Whatever the BoE does today, expect the Chancellor to make light of it. Rising interest rates? Well, that is just a sign of the strength of the economy, and anyway that is not the Treasury's department these days. Instead we will get a lecture on the Government's prudence; how sound finances will be maintained in the run-up to the election, and how, thanks to these, it will be possible both to spend more money on government priorities and to cut taxes. We shall not get any details of tax cuts, for those will come in the Budget next March. But we shall get a few little chunks of additional spending, and an optimistic assessment for growth next year. Expect Mr Brown to say, too, that the still-expanding economy at last makes full employment an attainable goal.

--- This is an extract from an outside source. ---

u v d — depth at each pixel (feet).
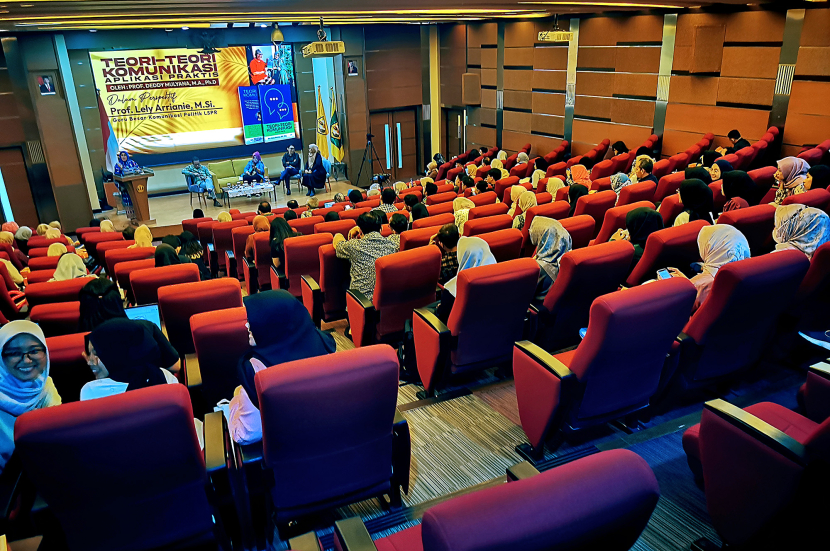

All too good to be true? The Chancellor will deserve credit for having kept the UK growing reasonably steadily through the last two years of what has now been a seven-year boom. Give him a cheer. Part of that is due to the decision to give the Bank of England the power to set interest rates. That is worth another cheer.

But remember that much of the success of our economy is the result of being English-speaking, and, like other English-speaking nations, having made big structural reforms well ahead of the Continent and Japan. That does not warrant a cheer, because it has nothing to do with him.

The real test is to come. Those dark patches will loom larger over the next 18 months. Rising interest rates through the autumn will give a hint of these worries, though the problems are as much abroad as at home.

Chancellors really show their class when an economy hits rougher times. The man is doing fine, but he has not yet been tested.